I walked with Juugo as he carried Suigetsu and the Hachibi while I carried Karin.

Tobi had told us through a scroll that Minati had been pulled out to go capture the Kyuubi with the Akatsuki Leader and his other partner other than Minati. Minati was pretty much everyones partner in Akatsuki, soo..

No matter what I though about though, it always some how came back to Minati. It always did, ever since I left the little village of mine, Konoha.

I always thought of the day I left, leaving her behind.

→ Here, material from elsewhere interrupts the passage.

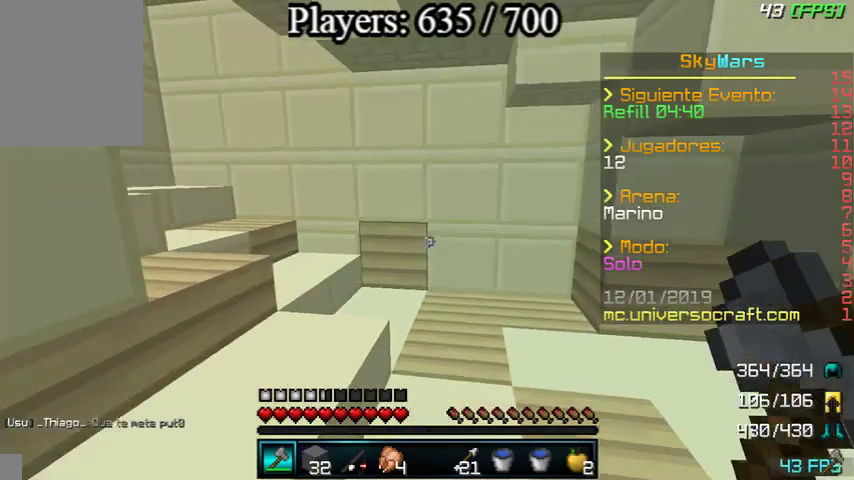
Gameplay with keyboard and mouse; each line is a JSON object with the keys and mouse buttons held at the frame after it. "events" lists presses ("down") and releases ("up") of "a", "d", "s", "w", "mouse_left" and "mouse_right" between this image and that frame as [ms after this image, input, new state], when the widget could be followed in between. "mouse_left", "mouse_right" = the "left", "right" buttons of the "mouse" list. No other keys are recorded. Fast repeated clicks can show as one long hold. Mouse movement is not recorded.
{"keys": ["w"], "mouse": [], "events": [[167, "d", "down"], [367, "d", "up"]]}
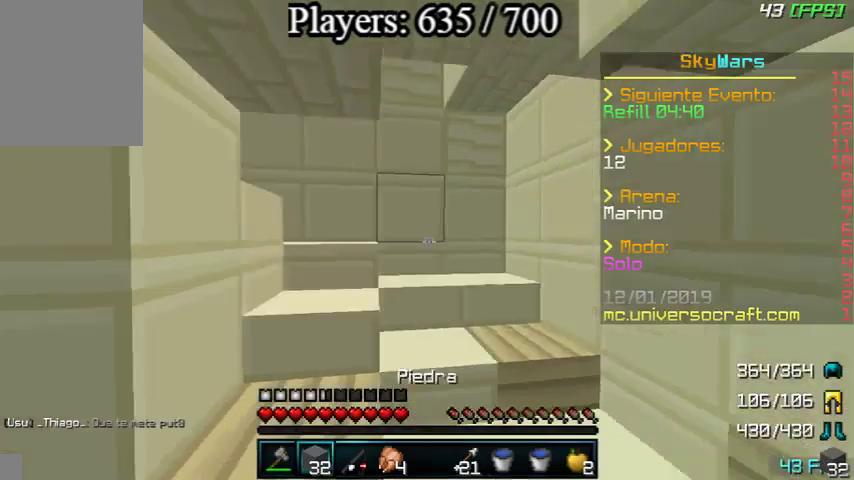
{"keys": ["d", "w"], "mouse": [], "events": [[33, "mouse_left", "down"], [133, "mouse_left", "up"], [433, "d", "down"]]}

Watching Itachi appear behind her and disappear with her. It killed me to see that.

And knowing the truth about Itachi now it still kills me. That they are engaged, they were going to get married and I killed him. My older brother. And it barely killed Minati. And I'm not saying I love her, but seeing her so hurt hurt me.

She's so different compared to what she use to be. She's an amazing fighter that could probably kill and conquer anything and everything. She's emotionless, expressionless, and doesn't really feel anymore. She's always unimpressed, uninterested, and not surprised. She doesn't worry, she doesn't lose fights. She kills for fun, she's sadistic, and is probably a mix of every Akatsuki member with a mix of originality.

But in a lot of ways, I see her perfect for Itachi. Watching them kiss got me angry, and just thinking about it made me even angrier.

"Sasuke?" Juugo asked snapping his fingers as we walked. I looked up lightly and stared at him boredly.

Oh yea, another thing, she use to be horrible compared to me when it came to being serious.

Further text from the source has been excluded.